I put Middle Earth Journal in hiatus in May of 2008 and moved to Newshoggers.
I temporarily reopened Middle Earth Journal when Newshoggers shut it's doors but I was invited to Participate at The Moderate Voice so Middle Earth Journal is once again in hiatus.

Monday, September 19, 2005

Energy and the story of two Gulfs

It is becoming obvious that we are dependent on two unreliable Gulfs for our energy needs.
Tropical Storm Rita to enter Gulf
NEW YORK (Reuters) - The U.S National Hurricane Center and all major weather models project that Tropical Storm Rita, which is currently battering the central Bahamas, will enter the Gulf of Mexico and threaten the U.S. oil and natural gas facilities later this week.

At 8 a.m.

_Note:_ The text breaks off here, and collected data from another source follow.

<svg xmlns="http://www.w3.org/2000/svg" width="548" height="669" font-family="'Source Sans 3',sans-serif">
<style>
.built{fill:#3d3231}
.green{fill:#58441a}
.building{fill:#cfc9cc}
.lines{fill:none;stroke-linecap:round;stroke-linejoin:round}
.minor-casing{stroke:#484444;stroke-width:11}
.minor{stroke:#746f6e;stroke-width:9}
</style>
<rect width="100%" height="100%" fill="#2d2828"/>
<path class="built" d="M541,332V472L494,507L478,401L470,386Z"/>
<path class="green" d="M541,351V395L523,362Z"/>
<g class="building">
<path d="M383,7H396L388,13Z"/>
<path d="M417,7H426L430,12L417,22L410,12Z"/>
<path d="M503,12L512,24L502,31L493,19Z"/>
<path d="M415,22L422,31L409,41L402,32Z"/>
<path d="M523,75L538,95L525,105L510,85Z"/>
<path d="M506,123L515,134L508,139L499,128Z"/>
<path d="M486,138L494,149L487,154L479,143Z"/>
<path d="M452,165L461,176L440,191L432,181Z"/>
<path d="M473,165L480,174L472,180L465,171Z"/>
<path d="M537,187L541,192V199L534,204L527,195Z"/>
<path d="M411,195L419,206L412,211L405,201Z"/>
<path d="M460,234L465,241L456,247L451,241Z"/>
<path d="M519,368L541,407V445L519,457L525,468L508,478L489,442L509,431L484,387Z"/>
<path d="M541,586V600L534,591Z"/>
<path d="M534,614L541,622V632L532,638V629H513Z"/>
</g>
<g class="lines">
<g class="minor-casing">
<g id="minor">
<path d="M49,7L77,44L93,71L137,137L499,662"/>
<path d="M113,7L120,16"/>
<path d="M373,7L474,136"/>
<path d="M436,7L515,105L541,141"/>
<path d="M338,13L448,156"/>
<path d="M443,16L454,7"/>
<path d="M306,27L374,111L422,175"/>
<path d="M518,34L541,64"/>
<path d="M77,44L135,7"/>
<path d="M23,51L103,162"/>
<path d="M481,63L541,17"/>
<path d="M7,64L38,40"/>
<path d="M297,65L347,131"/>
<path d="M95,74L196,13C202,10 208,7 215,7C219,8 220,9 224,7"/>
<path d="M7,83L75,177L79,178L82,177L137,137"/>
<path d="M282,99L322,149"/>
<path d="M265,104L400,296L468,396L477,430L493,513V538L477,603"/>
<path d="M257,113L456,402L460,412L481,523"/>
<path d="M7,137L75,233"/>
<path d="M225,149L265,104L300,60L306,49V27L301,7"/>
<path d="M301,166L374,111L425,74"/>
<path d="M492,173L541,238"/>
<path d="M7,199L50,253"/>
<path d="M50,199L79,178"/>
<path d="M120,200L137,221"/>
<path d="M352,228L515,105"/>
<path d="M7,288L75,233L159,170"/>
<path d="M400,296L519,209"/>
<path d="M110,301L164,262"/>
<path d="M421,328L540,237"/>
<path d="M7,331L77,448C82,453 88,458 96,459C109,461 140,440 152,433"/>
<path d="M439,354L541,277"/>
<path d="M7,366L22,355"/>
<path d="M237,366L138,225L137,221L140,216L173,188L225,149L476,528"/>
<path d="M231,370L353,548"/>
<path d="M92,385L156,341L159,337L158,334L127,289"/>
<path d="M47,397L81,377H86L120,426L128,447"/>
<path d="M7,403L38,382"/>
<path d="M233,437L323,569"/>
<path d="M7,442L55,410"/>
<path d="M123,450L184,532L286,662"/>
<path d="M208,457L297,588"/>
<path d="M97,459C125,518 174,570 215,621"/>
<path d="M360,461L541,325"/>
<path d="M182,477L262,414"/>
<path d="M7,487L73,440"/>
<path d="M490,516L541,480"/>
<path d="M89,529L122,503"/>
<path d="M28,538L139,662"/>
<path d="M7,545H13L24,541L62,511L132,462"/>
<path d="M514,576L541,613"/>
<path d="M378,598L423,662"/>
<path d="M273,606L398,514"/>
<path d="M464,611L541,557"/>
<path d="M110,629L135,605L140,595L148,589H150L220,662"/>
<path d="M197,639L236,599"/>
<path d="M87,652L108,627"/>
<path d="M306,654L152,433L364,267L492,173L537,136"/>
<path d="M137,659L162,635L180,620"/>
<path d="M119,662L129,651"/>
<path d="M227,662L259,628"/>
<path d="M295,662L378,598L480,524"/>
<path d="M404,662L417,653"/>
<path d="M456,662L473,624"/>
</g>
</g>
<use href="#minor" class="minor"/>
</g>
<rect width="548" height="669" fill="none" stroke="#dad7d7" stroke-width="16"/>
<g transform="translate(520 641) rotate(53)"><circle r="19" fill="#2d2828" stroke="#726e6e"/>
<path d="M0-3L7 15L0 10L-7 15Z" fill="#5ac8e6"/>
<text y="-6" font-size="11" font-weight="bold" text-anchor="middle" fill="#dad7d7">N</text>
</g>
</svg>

EDT, the center of Rita, which was moving westward at nearly 9 miles per hour, was about 235 miles southeast of Nassau and about 460 miles east-southeast of Key West, Florida.

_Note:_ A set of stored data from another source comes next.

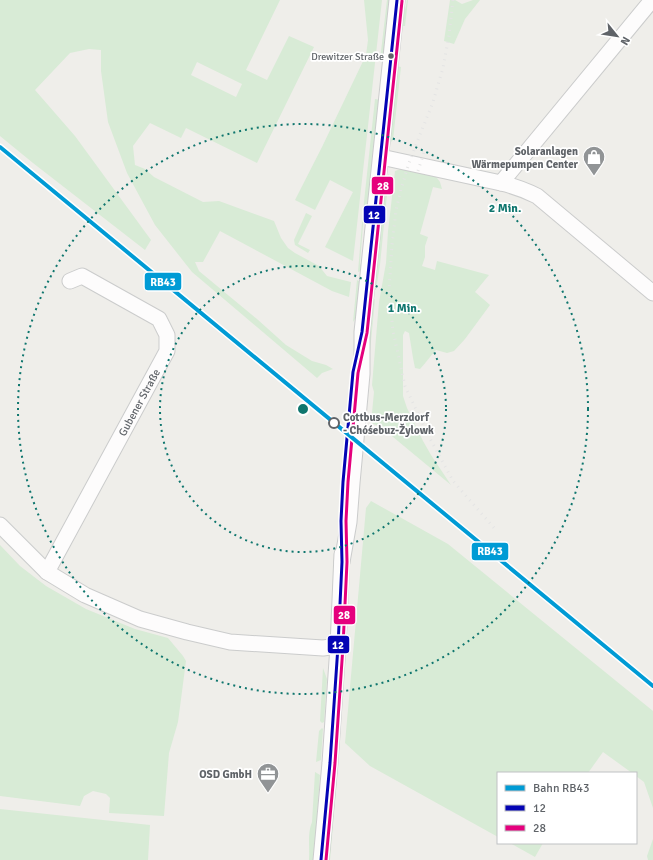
<svg xmlns="http://www.w3.org/2000/svg" width="653" height="860" font-family="Signika,sans-serif">
<style>
.green{fill:#d8ebd6;fill-rule:evenodd}
.lines{fill:none;stroke-linecap:round;stroke-linejoin:round}
.minor-casing{stroke:#cbcccc;stroke-width:17}
.minor{stroke:#fdfcfc;stroke-width:15}
.rail{stroke:#e4e4e4;stroke-width:3;stroke-dasharray:1 5;stroke-linecap:butt}
.bus-1-casing{stroke:#fff;stroke-width:6}
.bus-2-casing{stroke:#fff;stroke-width:6}
.bus-1{stroke:#0404b4;stroke-width:3}
.bus-2{stroke:#e5007d;stroke-width:3}
.rail-1-casing{stroke:#fff;stroke-width:7}
.rail-1{stroke:#009bd5;stroke-width:4}
.ring{fill:none;stroke:#0f766e;stroke-width:2;stroke-dasharray:2 4}
.bus-dot{fill:#5f6368;stroke:#fff;stroke-width:1.5}
.stop-dot{fill:#fff;stroke:#5f6368;stroke-width:2}
.labels{text-anchor:middle;stroke-width:3.5;stroke-linejoin:round;paint-order:stroke}
.bus-label{font-size:10px;fill:#5f6368;stroke:#fff;text-anchor:end}
.poi-label{font-size:11px;font-weight:bold;fill:#5f6368;stroke:#fff;text-anchor:end}
.street-label{font-size:11px;fill:#5f6368;stroke:#fff}
.stop-label{font-size:11px;font-weight:bold;fill:#5f6368;stroke:#fff;text-anchor:start}
.centre{fill:#0f766e;stroke:#fff;stroke-width:2}
.ring-label{font-size:12px;text-anchor:middle;font-weight:bold;fill:#0f766e;stroke:#fff;stroke-width:3.5;stroke-linejoin:round;paint-order:stroke}
.line-badge{stroke:#fff;stroke-width:1.5}
.badge-label{font-size:11px;text-anchor:middle;font-weight:bold;fill:#fff}
</style>
<rect width="100%" height="100%" fill="#efeeea"/>
<g class="green">
<path d="M0 0H280L246 70 267 80 289 36 314 47 257 163 186 128 181 138 150 123 133 146 135 165 145 169 154 177 203 202 219 201 274 221 281 238 288 248 295 253 319 266 327 276 351 282 349 297 332 291 220 231 203 262H195L199 271 257 319 286 345 312 361 326 365 333 369 322 373 317 378 192 272 155 225 127 173 108 122 101 71V50L89 49 70 53 35 90 75 136 151 240 145 250 33 163 0 136ZM197 62 242 84 236 97 191 75Z"/>
<polygon points="364,0 382,0 353,261 325,247 353,192 330,180 315,210 295,200 322,147 366,55 368,40"/>
<polygon points="387,0 391,0 385,59 380,60"/>
<path d="M407 0H408L405 26H400C402 17 406 10 407 0Z"/>
<polygon points="450,0 455,0 462,4 473,0 480,0 465,19 454,44 444,41"/>
<polygon points="396,66 401,67 393,140 391,142 389,134"/>
<polygon points="375,99 381,100 369,208 364,212 360,263 363,270 358,272 363,211"/>
<path d="M404 168 434 174 440 182 442 189 433 187 420 234 428 237 425 246V257L422 266 435 270 437 261 489 275 475 292 490 305 465 339 454 351 447 353 436 350C430 356 426 363 420 369L415 368 413 358 409 333 405 331 403 335V396L407 408 423 441 431 455 451 485 381 427 371 423 374 392 372 385 379 302 386 263 388 231 395 171Z"/>
<polygon points="389,174 380,265 376,290 373,290 385,178"/>
<polygon points="306,213 312,216 298,244 310,250 308,253 295,245 294,240"/>
<path d="M357 280 362 283C360 293 360 315 353 322Z"/>
<polygon points="375,299 368,373 368,351 373,300"/>
<polygon points="371,501 448,544 653,711 653,808 644,782 636,776 636,773 632,773 603,752 588,773 498,773 498,837 370,766 345,743 366,508"/>
<polygon points="0,545 20,566 46,586 86,609 135,629 168,638 183,656 186,661 178,722 169,753 164,816 109,813 110,798 106,794 93,791 84,796 80,806 0,796"/>
<polygon points="323,668 327,679 324,722 322,723 320,721"/>
<polygon points="322,728 323,729 321,760 316,762 319,731"/>
<path d="M315 772 320 775 314 860H309C310 847 307 834 312 822Z"/>
<polygon points="337,779 330,860 325,860 335,780"/>
<polygon points="0,809 150,825 148,860 0,860"/>
<polygon points="653,839 653,860 648,860 647,856"/>
<polygon points="510,843 543,843 535,857"/>
</g>
<g class="lines">
<g class="minor-casing">
<g id="minor">
<polyline points="381,157 501,183 652,0"/>
<path d="M501 183C514 186 525 190 537 196L653 293"/>
<polyline points="0,525 47,572 85,595 140,619 187,632 230,642 323,648 338,646"/>
<polyline points="342,562 349,522 352,483 362,374 362,332 397,0"/>
<path id="s1" d="M47 572 167 351V335L159 319 82 276 70 281"/>
<polyline points="321,860 330,763 338,646 342,554"/>
</g>
</g>
<use href="#minor" class="minor"/>
<g class="rail">
<polyline points="453,0 449,35 443,68 432,105 419,137 409,163 401,189 396,210 392,245 389,291 393,331 405,386 427,433 453,481 495,529"/>
<polyline points="418,171 425,149"/>
</g>
<g class="bus-1-casing">
<polyline id="bus-1" points="321,860 330,763 338,646 342,562 341,521 343,482 353,372 362,332 397,0"/>
</g>
<g class="bus-2-casing">
<polyline id="bus-2" points="326,860 335,763 343,646 347,562 346,521 348,482 358,373 367,333 402,1"/>
</g>
<use href="#bus-1" class="bus-1"/>
<use href="#bus-2" class="bus-2"/>
<g class="rail-1-casing">
<polyline id="rail-1" points="0,147 653,686"/>
</g>
<use href="#rail-1" class="rail-1"/>
</g>
<g class="ring">
<circle cx="303" cy="409" r="143"/>
<circle cx="303" cy="409" r="285"/>
</g>
<defs>
<g id="shop-pin" transform="scale(1.15)"><path d="M0 17L-7.5 6A9.5 9.5 0 1 1 7.5 6Z" fill="#919496" stroke="#fff"/><path d="M-5-2.5h2.3a2.7 3.5 0 0 1 5.4 0H5L5.5 6h-11ZM-1.5-2.5h3a1.5 2.3 0 0 0-3 0Z" fill="#fff"/></g>
<g id="office-pin" transform="scale(1.15)"><path d="M0 17L-7.5 6A9.5 9.5 0 1 1 7.5 6Z" fill="#919496" stroke="#fff"/><path d="M-6-3h4V-5.5h4V-3h4V5H-6ZM-1-4.5V-3h2v-1.5ZM-6 0V1H6V0Z" fill="#fff"/></g>
</defs>
<g fill-rule="evenodd">
<use href="#shop-pin" x="594" y="157"/>
<use href="#office-pin" x="268" y="774"/>
</g>
<circle class="bus-dot" cx="391" cy="56" r="3.5"/>
<circle class="stop-dot" cx="334" cy="423" r="5"/>
<g class="labels">
<g class="bus-label">
<text x="384" y="60">Drewitzer Straße</text>
</g>
<g class="poi-label">
<text x="578" y="155">Solaranlagen<tspan x="578" dy="13">Wärmepumpen Center</tspan></text>
<text x="252" y="778">OSD GmbH</text>
</g>
<g class="street-label">
<text dy="4" stroke="none"><textPath href="#s1" startOffset="193">Gubener Straße</textPath></text>
</g>
<g class="stop-label">
<text x="343" y="421">Cottbus-Merzdorf<tspan x="343" dy="13">- Chóśebuz-Žylowk</tspan></text>
</g>
</g>
<circle cx="303" cy="409" r="6" class="centre"/>
<g class="ring-label">
<text x="505" y="212">2 Min.</text>
<text x="404" y="312">1 Min.</text>
</g>
<g class="line-badge">
<rect x="371" y="176" width="23" height="19" rx="4" fill="#e5007d"/>
<rect x="363" y="205" width="23" height="19" rx="4" fill="#0404b4"/>
<rect x="144" y="272" width="38" height="19" rx="4" fill="#009bd5"/>
<rect x="471" y="542" width="38" height="19" rx="4" fill="#009bd5"/>
<rect x="333" y="605" width="23" height="20" rx="4" fill="#e5007d"/>
<rect x="327" y="635" width="23" height="19" rx="4" fill="#0404b4"/>
</g>
<g class="badge-label">
<text x="383" y="190">28</text>
<text x="374" y="219">12</text>
<text x="163" y="286">RB43</text>
<text x="490" y="555">RB43</text>
<text x="344" y="619">28</text>
<text x="338" y="649">12</text>
</g>
<rect x="497" y="772" width="140" height="72" fill="#ffffff" stroke="#bfc1c3"/>
<rect x="505" y="785" width="20" height="6" fill="#009bd5" stroke="#bfc1c3"/>
<text x="533" y="792" font-size="12" fill="#5f6368">Bahn RB43</text>
<rect x="505" y="805" width="20" height="6" fill="#0404b4" stroke="#bfc1c3"/>
<text x="533" y="812" font-size="12" fill="#5f6368">12</text>
<rect x="505" y="825" width="20" height="6" fill="#e5007d" stroke="#bfc1c3"/>
<text x="533" y="832" font-size="12" fill="#5f6368">28</text>
<g transform="translate(617 36) rotate(120)" stroke="#ffffff" stroke-width="3" paint-order="stroke">
<path d="M0-3L7 15L0 10L-7 15Z" fill="#5f6368"/>
<text y="-6" font-size="11" font-weight="bold" text-anchor="middle" fill="#5f6368">N</text>
</g>
</svg>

The storm, which could become a hurricane during the next 24 hours, was currently packing maximum sustained winds near 60 mph.

Seven major weather models, including the NHC's, show the storm, which is taking aim at the Florida Keys, will enter the Gulf of Mexico and make landfall between central Texas and the Florida Panhandle late this week.

Oil Prices Rise Nearly $3 on Storm Fears
NEW YORK - Crude-oil futures rebounded above $65 a barrel Monday amid worries that a storm gaining strength off the Bahamas could hit U.S. oil facilities in the Gulf of Mexico later this week.

The rise came as OPEC ministers met to discuss how to relieve price pressures in the oil market.

Benchmark light, sweet crude for October delivery rose $2.80, or more than 4 percent, to $65.80 a barrel in morning trading on the New York Mercantile Exchange, still more than $5 off its all-time high of $70.85 hit briefly on Aug. 30. Nymex crude fell $1.75 on Friday to its lowest closing price since Aug. 5.

Heating oil surged more than 14 cents to $1.98 per gallon, while gasoline rose more than 16 cents to $1.9525.
Is Rita going to be the wake up call I suggested might be needed yesterday? This is about more than what to rebuild where, it is also about our dependence on the "other Gulf" to feed our addiction to oil. The current projected path will take Rita west of where Katrina made land fall but meteorologists are saying there in no reason to believe it won't develop into another category 4 or 5 hurricane over the warm waters of the Gulf of Mexico.